_Available records:_
---*---
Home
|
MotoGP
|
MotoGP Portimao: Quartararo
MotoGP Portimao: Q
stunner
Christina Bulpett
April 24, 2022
---*---
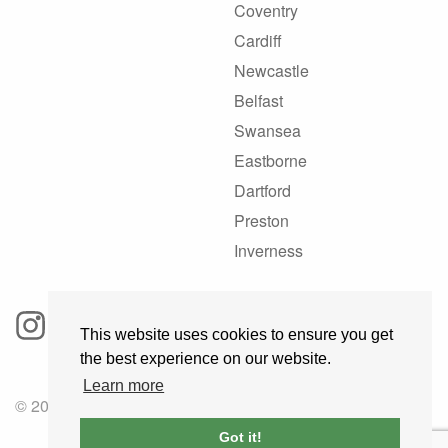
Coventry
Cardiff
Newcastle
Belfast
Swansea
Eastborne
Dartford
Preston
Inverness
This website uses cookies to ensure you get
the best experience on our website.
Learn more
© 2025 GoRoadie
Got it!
---*---
_What is required:_ Collect each line of the records that includes the word "website".

_Exercise response:_
This website uses cookies to ensure you get
the best experience on our website.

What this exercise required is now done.